“Did you not lie in wait for those murderers?”

Tutaiei hemmed and cast down his eye.

“The French came then with soldiers and made it so that if I killed any one, they killed me; the law, they call it. They did nothing to those warriors because the deed was done before the French came. I waited and thought. I bought a gun from a whaler. But the time never came.

“All my people had died at their hands. Six heads they carried back to feast on the brains. They ate the brains of my wife. I kept the names of those that I should kill. There was Kiihakia, who slew Moariniu, the blind man; Nakahania, who killed Hakaie, husband of Tepeiu; Niana, who cut off the head of Tahukea, who was their daughter and my woman; Veatetau should die for Tahiahokaani, who was young and beautiful, who was the sister of my woman.
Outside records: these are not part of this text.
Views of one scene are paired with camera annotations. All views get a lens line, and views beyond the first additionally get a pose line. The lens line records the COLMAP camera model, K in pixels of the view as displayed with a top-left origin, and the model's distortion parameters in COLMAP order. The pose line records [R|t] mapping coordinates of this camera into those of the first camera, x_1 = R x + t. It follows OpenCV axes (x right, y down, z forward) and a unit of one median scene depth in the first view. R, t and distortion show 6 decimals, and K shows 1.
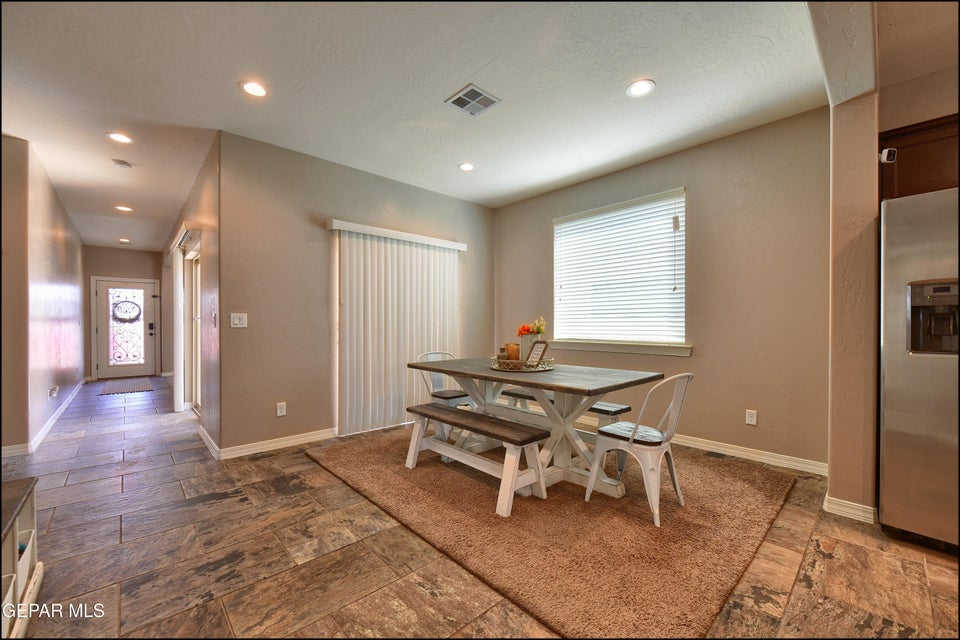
lens RADIAL K [[386.2, 0, 486.9], [0, 386.2, 325.2], [0, 0, 1]] dist [-0.007449, 0.000136]
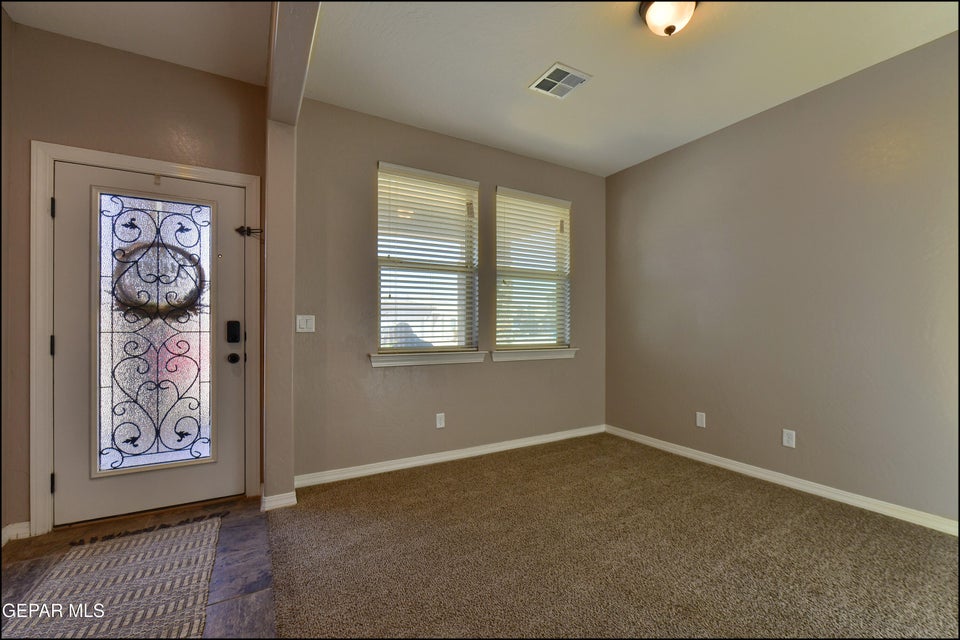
lens RADIAL K [[406.8, 0, 483.3], [0, 406.8, 321.3], [0, 0, 1]] dist [-0.007123, -0.000099]
pose [[0.978845, 0.005327, -0.204534, -0.652850], [-0.006634, 0.999962, -0.005706, -0.004554], [0.204495, 0.006943, 0.978843, 0.769827]]
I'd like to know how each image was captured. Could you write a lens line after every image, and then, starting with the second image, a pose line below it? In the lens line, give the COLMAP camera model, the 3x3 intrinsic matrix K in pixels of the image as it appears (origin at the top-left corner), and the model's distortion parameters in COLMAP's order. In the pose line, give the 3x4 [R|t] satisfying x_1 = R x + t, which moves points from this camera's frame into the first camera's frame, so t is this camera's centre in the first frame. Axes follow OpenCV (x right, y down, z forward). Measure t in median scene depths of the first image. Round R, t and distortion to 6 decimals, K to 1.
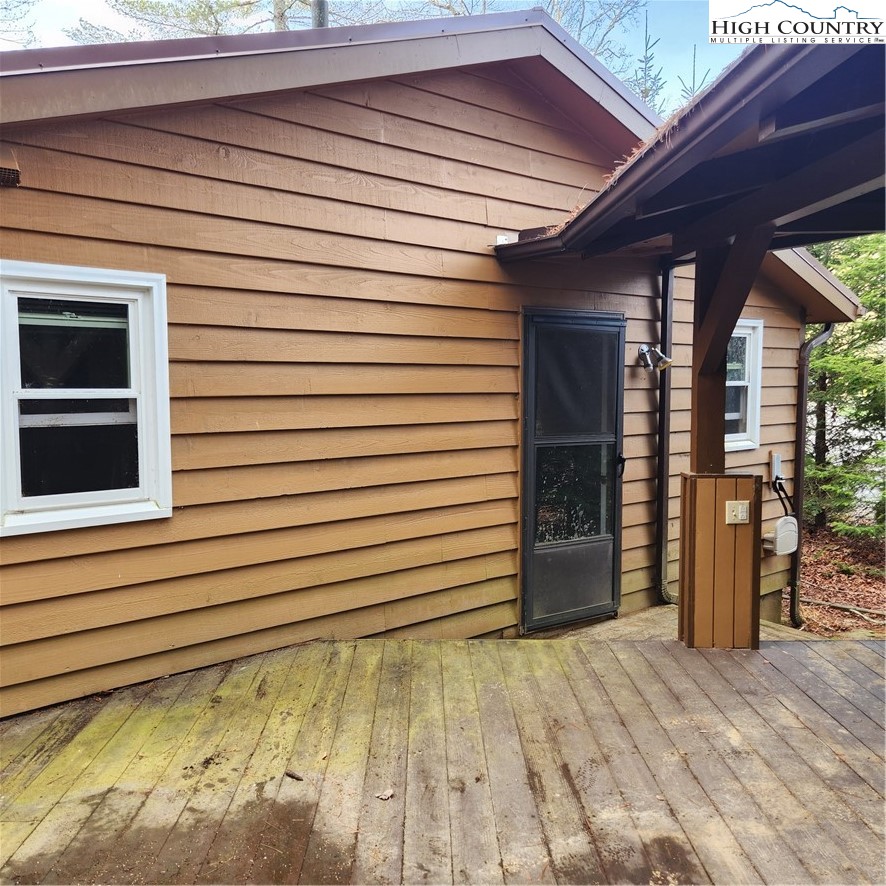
lens RADIAL K [[783.1, 0, 435.6], [0, 783.1, 429.6], [0, 0, 1]] dist [0.086402, -0.063076]
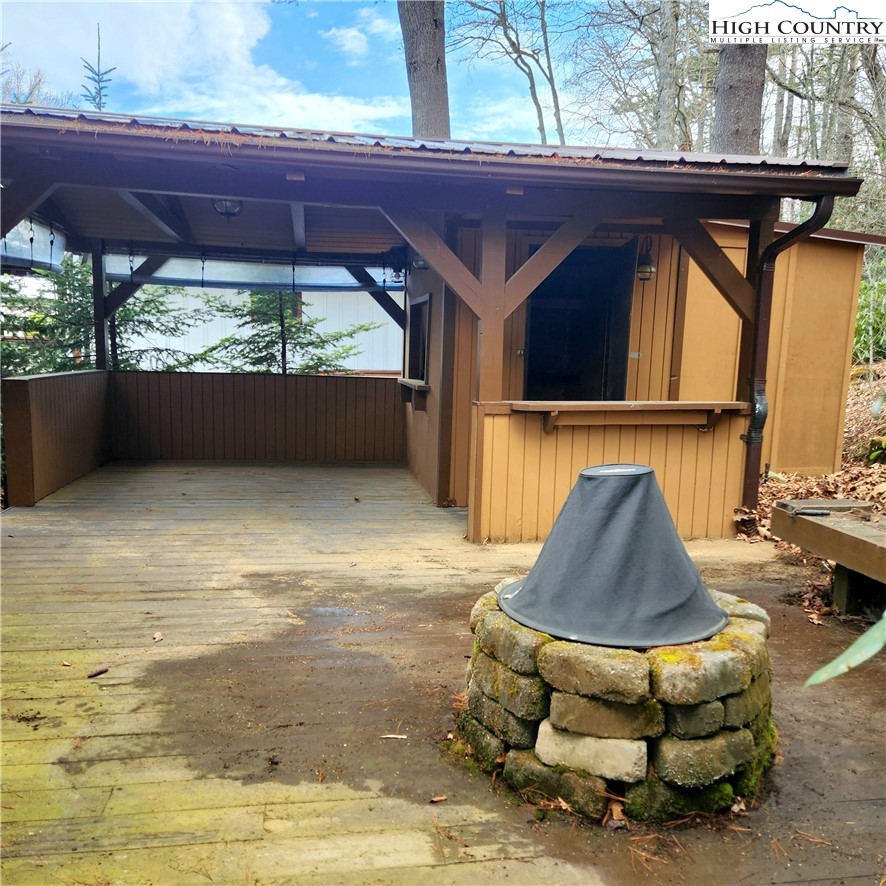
lens RADIAL K [[783.7, 0, 444.9], [0, 783.7, 440.2], [0, 0, 1]] dist [0.081651, -0.066852]
pose [[-0.140850, -0.112382, 0.983632, -1.066242], [0.042575, 0.991930, 0.119427, 0.033317], [-0.989115, 0.058700, -0.134929, 0.602571]]
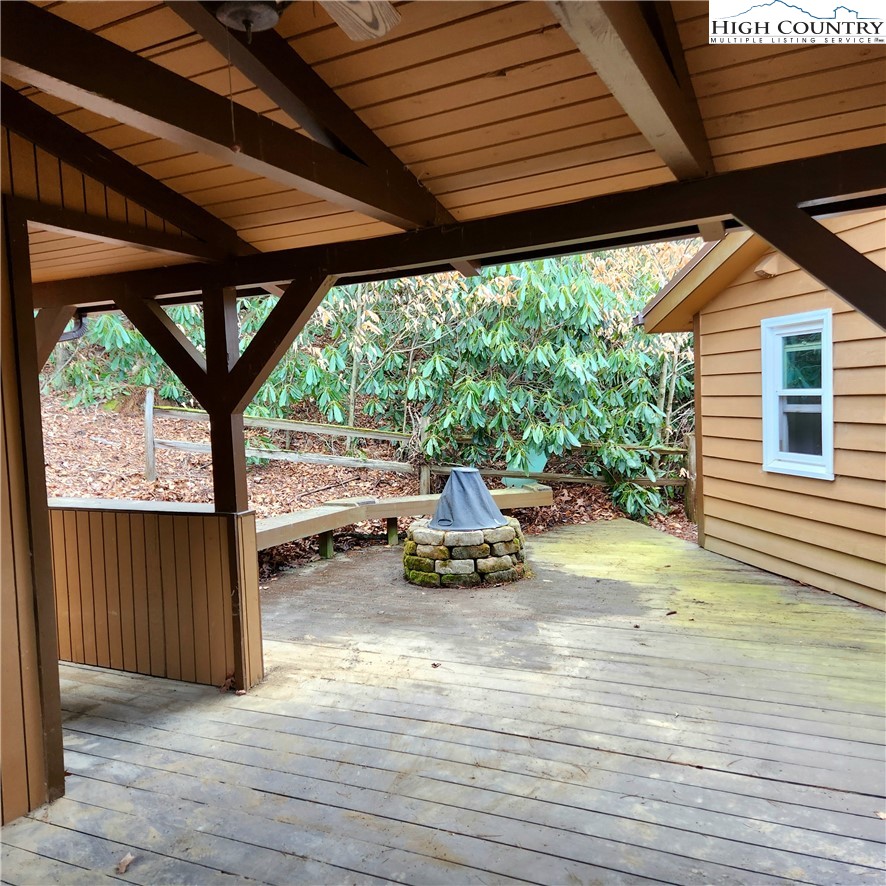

I waited too long, for time took them all, and I alone survive of the people of Oi, or of those who killed them.”

“The vendetta between valleys—called umuhuke, or the Vengeance of the Oven,—thus wiped out the people of Oi,” commented Père Olivier. “The skulls were kept in banian-trees, or in the houses. Frère Fesal started the mission here and built that little church. There were plenty of people to work among. But now, after thirty years I have been here, they are nearly finished. They have no courage to go on, that is all. C'est un pays sans l'avenir. The family of the dying never weep. They gather to eat the feast of the dead, and the crying is a rite, no more. These people are tired of life.”

It was Stevenson who though that “the ending of the most healthful, if not the most humane, of field sports—hedge warfare—” had much to do with depopulation. Either horn of the dilemma is dangerous to touch. It is unthinkable, perhaps, that white conquerors should have allowed the Marquesans to follow their own customs of warfare. But changes in the customs of every race must come from within that race or they will destroy it. The essence of life is freedom.

Any one who has read their past and knows them now must admit that the Marquesans have not been improved in morality by their contact with the whites. Alien customs have been forced upon them. And they are dying for lack of expression, nationally and individually. Disease, of course, is the weapon that kills them, but it finds its victims unguarded by hope or desire to live, willing to meet death half way, the grave a haven.